Un niño es una hoja en blanco. Desde su nacimiento, comienza la primera página del libro de su existencia. Quienes la escriben son la mayoría de las veces el padre y la madre. Y, por cosas de la vida, a veces otras personas que, queriéndolo o no, asumen el papel de padres. Abuelos, tíos, padrinos, madres de crianza, padres postizos, a quienes no les tiembla la mano para tomar el lápiz y empezar a escribir una nueva historia.
Más tarde, todo se revelará de quien o quienes escriben esas primeras líneas: la espera, el amor, la ternura, la generosidad, los cuidados, la estimulación, el espíritu lúdico, las ambiciones, la seguridad, pero también la desidia, el desamor, la molestia, el rencor y, hasta en los casos extremos, el odio.
Esa página sola nos dice mucho sobre la persona en la que ese ser se convertirá. La tinta que se usa en esos primeros renglones parece, en muchos casos, imposible de borrar, aunque algunas personas especiales son capaces de eliminar todo rastro de desamor y de odio, y reescriben –ellos mismos– los últimos renglones de esa hoja. Ya se sabe, el poder de la memoria es muy fuerte.
Con el paso del tiempo, vemos cómo esa primera página reaparece una y otra vez en cada existencia; cómo las luces y las sombras de las almas tienen esa tonalidad impuesta en los primeros años de vida. Algunos tienen la suerte de reescribir su origen, de elegir otros colores, sin arrancar esa hoja. Otros nunca encuentran esas primeras páginas del libro de su vida y sólo continúan un relato de día a día. Y son capaces de escribir maravillosas historias de vida.

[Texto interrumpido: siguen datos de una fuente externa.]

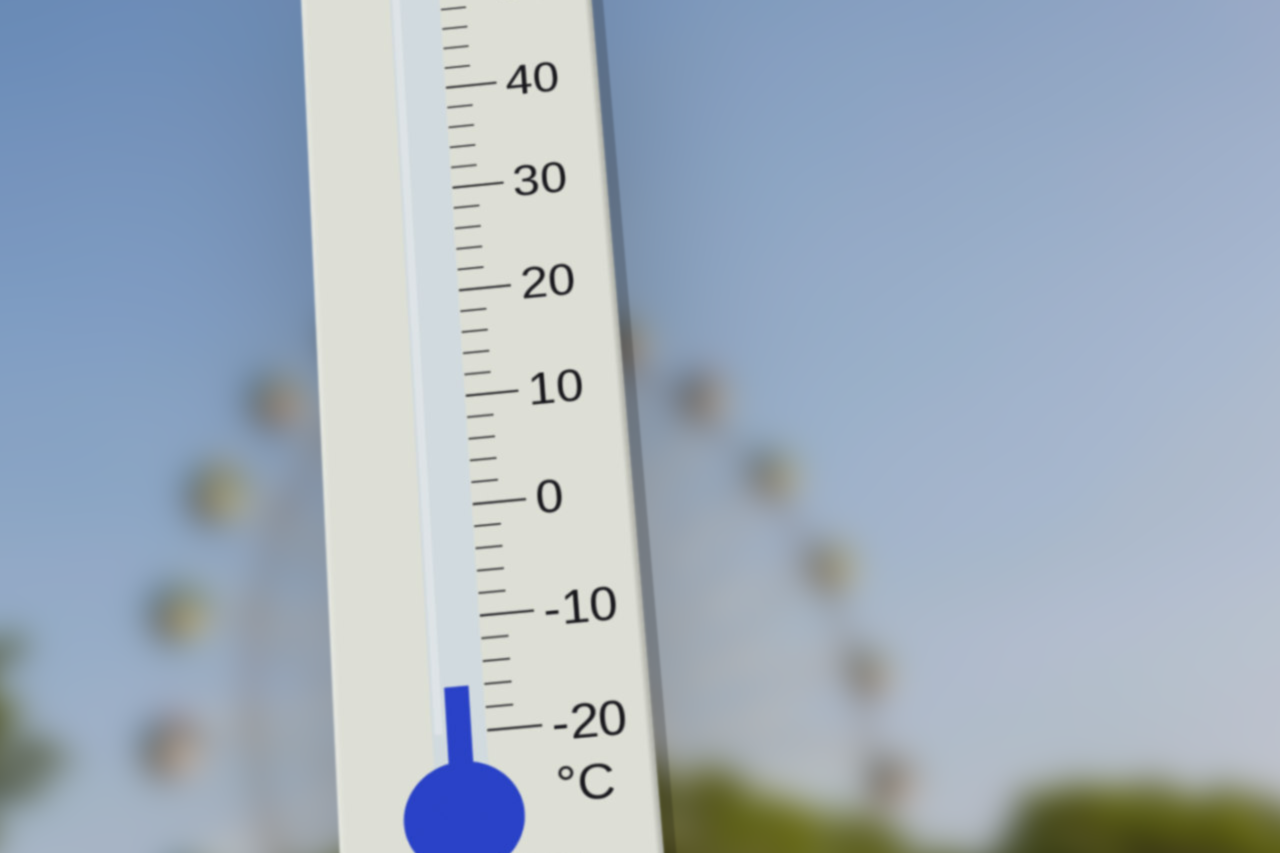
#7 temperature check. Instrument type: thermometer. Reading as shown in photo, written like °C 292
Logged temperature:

La mayoría ha memorizado esos primeros renglones, como las canciones infantiles que no hemos olvidado, y parece nunca querer pasar de ahí, porque los colores y el amor con el que sus padres escribieron esas primeras líneas son de una delicadeza y de una dulzura que nadie quiere olvidar. Son quienes fueron esperados, amados, cuidados, mimados. De quienes sus padres prefirieron ver siempre al niño chiquito e indefenso que nunca dejara de necesitarlos.
Son esos espíritus alegres y adultos contentos consigo mismos. Que leen y releen esa página y ven todo el amor y el cuidado del que gozaron, y que en la mayoría se desvanece suavemente para reaparecer páginas más tarde, cuando son ellos quienes tienen en sus manos la tarea de escribir la historia de sus hijos.
Y entonces esos nuevos padres elegirán de manera cuidadosa y paciente las palabras, los colores, las comas y los puntos y aparte en la historia de sus chicos. Tendrán la responsabilidad de elegir si pasar un renglón y dar aire a la historia. Si escribir con lápiz, para ir borrando lo que no funciona, o si escribirán con tinta decidiendo no releer lo escrito por miedo a arrepentirse, como lo hicieron sus padres.
El libro de la vida continúa con varios capítulos más: la adolescencia; la juventud; la mayoría de edad, que no es no es lo mismo que la madurez, ya que algunas personas nunca la alcanzan; la adultez, la edad que más se extiende y que escribe la mayor cantidad de páginas, y finalmente la vejez, en la que a veces –como al principio de la historia– otros toman el lápiz y escriben, para bien o para mal, los últimos renglones de una vida.
Personalmente, preferiría sostener yo misma el lápiz y firmar de puño y letra la última página en el libro de mi vida. Es que la primera página de mi libro fue maravillosamente divertida.